B.J. Miller, MD, a palliative care physician at the University of California, San Francisco, Cancer Center, had his lower legs and part of one arm amputated after an accident when he was a college sophomore. Today, he is pleased with his prosthetic limbs, “I have carbon fiber feet, and they are beautiful. I became fascinated with the idea of working with what we have and celebrating the difference.”  He’s learned a great deal from his experience that he shares to guide and inspire others.

Working with what we have is one of the keys to accepting aging with grace and gratitude. He believes that accepting physical decline or other consequences of aging is about not giving in or giving up. Instead, it’s about how we think about aging. The first key thought, he believes, is recognizing what you can and cannot control and letting go of what you cannot control. “You’re not completely powerless, but don’t pretend you can control everything,” he says.

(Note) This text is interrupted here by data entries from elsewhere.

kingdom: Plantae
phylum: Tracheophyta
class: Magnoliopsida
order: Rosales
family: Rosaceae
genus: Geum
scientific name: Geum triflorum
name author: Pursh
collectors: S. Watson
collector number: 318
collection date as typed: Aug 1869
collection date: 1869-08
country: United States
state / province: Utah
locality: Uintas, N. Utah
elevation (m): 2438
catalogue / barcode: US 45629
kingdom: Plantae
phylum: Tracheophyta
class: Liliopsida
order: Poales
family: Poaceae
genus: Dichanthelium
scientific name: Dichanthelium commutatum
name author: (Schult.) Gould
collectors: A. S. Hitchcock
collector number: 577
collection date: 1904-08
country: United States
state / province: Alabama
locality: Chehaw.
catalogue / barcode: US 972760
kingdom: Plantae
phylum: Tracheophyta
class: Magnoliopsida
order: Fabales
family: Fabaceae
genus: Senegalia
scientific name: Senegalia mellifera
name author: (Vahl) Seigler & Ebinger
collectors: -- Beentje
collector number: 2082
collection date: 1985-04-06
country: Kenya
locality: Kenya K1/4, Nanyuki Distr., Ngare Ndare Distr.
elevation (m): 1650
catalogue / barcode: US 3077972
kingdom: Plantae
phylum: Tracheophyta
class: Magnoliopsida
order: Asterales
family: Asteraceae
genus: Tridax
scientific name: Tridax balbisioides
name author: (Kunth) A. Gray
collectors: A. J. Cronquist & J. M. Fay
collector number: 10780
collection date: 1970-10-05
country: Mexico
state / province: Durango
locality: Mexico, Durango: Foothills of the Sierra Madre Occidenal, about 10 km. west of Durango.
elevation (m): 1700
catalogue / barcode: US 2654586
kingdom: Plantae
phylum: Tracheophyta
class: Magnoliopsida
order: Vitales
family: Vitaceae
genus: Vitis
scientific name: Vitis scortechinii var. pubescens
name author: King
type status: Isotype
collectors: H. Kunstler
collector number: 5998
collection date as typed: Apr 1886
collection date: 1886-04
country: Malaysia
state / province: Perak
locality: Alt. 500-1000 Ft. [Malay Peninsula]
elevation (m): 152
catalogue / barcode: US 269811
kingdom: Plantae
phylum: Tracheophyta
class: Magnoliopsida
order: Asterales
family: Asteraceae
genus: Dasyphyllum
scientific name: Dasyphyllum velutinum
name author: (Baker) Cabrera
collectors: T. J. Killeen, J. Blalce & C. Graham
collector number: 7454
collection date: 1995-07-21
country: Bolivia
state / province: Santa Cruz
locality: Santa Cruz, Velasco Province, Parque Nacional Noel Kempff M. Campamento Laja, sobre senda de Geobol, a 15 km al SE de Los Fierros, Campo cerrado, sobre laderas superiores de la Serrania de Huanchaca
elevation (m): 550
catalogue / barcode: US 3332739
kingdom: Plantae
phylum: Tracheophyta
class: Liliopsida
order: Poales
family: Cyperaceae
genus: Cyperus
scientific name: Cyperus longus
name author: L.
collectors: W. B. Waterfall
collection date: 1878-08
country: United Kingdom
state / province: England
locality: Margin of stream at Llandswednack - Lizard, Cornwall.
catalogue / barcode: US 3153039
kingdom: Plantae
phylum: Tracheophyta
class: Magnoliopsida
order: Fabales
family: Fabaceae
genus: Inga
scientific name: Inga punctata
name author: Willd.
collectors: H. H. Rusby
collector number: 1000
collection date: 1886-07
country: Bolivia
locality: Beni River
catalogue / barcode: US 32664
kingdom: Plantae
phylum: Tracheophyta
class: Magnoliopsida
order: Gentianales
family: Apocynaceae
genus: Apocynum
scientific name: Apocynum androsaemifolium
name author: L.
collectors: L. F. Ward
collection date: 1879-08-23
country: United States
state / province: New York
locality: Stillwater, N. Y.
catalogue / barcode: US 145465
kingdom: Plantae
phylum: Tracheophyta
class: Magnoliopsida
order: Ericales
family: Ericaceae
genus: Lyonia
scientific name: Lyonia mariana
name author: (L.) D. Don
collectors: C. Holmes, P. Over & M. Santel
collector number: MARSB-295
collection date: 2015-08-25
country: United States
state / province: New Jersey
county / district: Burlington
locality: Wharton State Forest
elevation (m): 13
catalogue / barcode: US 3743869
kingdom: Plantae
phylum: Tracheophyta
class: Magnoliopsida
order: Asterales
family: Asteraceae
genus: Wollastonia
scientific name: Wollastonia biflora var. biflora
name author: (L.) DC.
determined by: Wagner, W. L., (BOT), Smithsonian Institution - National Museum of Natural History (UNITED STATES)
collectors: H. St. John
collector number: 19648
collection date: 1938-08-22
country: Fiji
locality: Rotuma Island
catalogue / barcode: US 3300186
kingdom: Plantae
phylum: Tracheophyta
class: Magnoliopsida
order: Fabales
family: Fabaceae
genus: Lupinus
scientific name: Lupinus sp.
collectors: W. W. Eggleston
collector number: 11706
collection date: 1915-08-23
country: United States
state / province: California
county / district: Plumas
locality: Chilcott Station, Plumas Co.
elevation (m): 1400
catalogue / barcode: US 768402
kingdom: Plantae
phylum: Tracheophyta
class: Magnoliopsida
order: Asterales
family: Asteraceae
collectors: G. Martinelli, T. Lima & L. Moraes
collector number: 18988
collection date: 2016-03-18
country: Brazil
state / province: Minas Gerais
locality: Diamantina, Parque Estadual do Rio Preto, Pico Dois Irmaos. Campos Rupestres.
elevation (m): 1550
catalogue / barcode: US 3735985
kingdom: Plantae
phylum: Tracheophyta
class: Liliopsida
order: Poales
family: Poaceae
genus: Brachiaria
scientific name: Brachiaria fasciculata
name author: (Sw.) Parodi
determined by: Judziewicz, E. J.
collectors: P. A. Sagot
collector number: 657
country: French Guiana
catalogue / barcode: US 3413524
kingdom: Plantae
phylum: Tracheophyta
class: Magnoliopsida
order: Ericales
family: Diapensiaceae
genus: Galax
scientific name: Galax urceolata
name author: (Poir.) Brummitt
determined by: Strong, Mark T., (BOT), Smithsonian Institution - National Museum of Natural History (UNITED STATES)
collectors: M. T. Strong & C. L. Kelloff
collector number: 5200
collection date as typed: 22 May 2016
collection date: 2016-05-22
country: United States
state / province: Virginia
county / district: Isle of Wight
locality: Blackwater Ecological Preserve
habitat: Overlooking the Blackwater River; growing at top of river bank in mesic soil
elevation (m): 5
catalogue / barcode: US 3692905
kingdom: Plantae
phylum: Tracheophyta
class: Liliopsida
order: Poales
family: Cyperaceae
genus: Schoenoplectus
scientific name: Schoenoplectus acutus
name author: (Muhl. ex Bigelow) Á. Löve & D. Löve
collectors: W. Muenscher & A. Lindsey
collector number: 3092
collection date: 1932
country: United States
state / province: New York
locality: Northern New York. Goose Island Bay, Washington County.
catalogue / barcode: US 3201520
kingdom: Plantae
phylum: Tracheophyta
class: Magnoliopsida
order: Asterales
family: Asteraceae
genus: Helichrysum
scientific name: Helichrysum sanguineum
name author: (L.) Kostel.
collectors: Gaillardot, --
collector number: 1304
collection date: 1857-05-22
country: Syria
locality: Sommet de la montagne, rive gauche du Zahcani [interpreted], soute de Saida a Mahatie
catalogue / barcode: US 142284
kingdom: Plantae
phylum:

The second is finding your strength. “We are living human flesh that can be hurt, but we still go on. That’s our strength.”  The third is welcoming change. “We are creating and re-creating ourselves all the time. We are always changing.” And lastly, is seeking and discovering your resilience. “Think of all the things you’ve lost…You’ve had losses and dealt with them and regrouped a million times.” You can do this. You know how.

Take a long look at yourself – not in the mirror, just in your head and ask, “What have I got? That’s what I have to work with, so what can I do today with what I’ve got?”  Let BJ’s words ring over and over in your mind. 1. Let go of control, 2. Find your strength, 3. Welcome change, 4. Seek your resilience.

Note:  to protect medical privacy, this image is an example of one type of prosthetic limbs, it is not an image of Dr. Miller’s carbon fiber feet.